Aunque parecía que Marisa tenía algo de dificultad, quizá porque Rubén no le estaba poniendo tanto peso, en el fondo ella sentía que no era tan pesado como se veía; de hecho, hasta le resultaba más sencillo de lo que esperaba.
Para regresar al cuarto debían subir la escalera de caracol.
Sofía iba detrás de Marisa y Rubén, preocupada de que en cualquier momento pudieran caerse los dos juntos.
Apenas Rubén subió el primer escalón, se volteó a mirar a Sofía.
—Sofía, no te preocupes, no voy a dejar que la señora Olmo se caiga.
Eso hizo que Sofía soltara una carcajada.
—¿Cuánto llevas encima, joven? Aquí la que te está deteniendo para que no te caigas es la señora, no al revés.
Rubén había tomado de más y a veces no lograba expresar bien lo que sentía. Lo que quería decir, en realidad, era que aunque algún día él llegara a caerse por la escalera, jamás permitiría que Marisa se lastimara.
Aunque no era un esfuerzo tan agotador, el hecho de tener que estar tan cerca y sostener a Rubén mientras subían la escalera, terminó cansando a Marisa. Apenas llegaron al dormitorio, soltó a Rubén y se sentó al borde de la cama, respirando agitadamente.

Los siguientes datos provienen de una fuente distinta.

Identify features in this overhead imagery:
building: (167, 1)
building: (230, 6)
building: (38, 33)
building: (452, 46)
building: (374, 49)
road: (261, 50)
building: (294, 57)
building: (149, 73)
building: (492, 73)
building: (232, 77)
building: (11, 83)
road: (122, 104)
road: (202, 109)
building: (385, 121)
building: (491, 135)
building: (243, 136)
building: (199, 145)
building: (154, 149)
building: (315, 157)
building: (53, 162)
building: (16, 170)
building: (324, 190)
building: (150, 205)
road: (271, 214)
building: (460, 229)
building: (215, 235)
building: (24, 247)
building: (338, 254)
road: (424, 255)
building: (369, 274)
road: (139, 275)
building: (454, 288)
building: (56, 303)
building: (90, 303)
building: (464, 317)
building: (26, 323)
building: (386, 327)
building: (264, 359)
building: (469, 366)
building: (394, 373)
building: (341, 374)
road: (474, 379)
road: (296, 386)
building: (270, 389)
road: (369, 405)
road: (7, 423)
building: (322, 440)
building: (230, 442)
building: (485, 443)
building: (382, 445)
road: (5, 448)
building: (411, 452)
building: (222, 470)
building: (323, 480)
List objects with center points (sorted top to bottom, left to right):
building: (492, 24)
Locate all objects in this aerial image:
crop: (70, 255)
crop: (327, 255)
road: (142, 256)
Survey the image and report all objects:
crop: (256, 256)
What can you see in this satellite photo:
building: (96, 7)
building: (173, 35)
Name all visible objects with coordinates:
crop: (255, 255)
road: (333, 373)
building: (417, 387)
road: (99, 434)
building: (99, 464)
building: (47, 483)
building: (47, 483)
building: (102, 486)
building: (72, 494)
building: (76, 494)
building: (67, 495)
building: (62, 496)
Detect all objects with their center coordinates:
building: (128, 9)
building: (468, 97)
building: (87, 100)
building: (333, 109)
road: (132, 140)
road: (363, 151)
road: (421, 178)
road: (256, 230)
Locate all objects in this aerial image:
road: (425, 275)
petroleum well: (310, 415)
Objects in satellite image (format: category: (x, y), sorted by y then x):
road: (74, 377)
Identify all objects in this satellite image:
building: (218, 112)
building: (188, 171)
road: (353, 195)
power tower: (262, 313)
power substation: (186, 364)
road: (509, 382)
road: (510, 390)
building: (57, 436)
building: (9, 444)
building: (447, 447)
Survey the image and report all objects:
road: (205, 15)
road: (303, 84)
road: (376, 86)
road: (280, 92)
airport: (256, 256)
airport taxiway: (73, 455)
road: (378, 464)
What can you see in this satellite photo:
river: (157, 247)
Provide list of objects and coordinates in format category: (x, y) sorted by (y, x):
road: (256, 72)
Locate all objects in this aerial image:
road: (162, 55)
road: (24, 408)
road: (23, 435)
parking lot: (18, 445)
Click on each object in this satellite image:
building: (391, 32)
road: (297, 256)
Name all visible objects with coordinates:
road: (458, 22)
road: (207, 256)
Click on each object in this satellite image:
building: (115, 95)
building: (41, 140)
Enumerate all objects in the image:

Rubén no perdió el tiempo y empezó a insistirle a Marisa que lo ayudara a bañarse.
—Señora Olmo, que la esposa le ayude al esposo a bañarse es lo más normal del mundo, ¿no?
Marisa tenía un primo, el hermano de Sabrina, que era igual de travieso y pegajoso. En ese momento, sentía que estaba lidiando con un niño pequeño.
En voz baja, Marisa murmuró:
—¿Y no quieres que te cuente un cuento antes de dormir también?
Para su sorpresa, aunque Rubén estaba borracho, no perdió el oído.
Se le acercó y la abrazó por la cintura, acercándose justo a su oído para susurrar:
—Nada de cuentos, yo soy hombre, no quiero cuentos de hadas. Me conformo con dormir abrazando a la señora Olmo.
Marisa no pudo evitar sonreír con resignación.
—¿Sólo eso? ¿De verdad solo quieres dormir abrazado a mí?
Lo miró con desconfianza. No le creía ni tantito.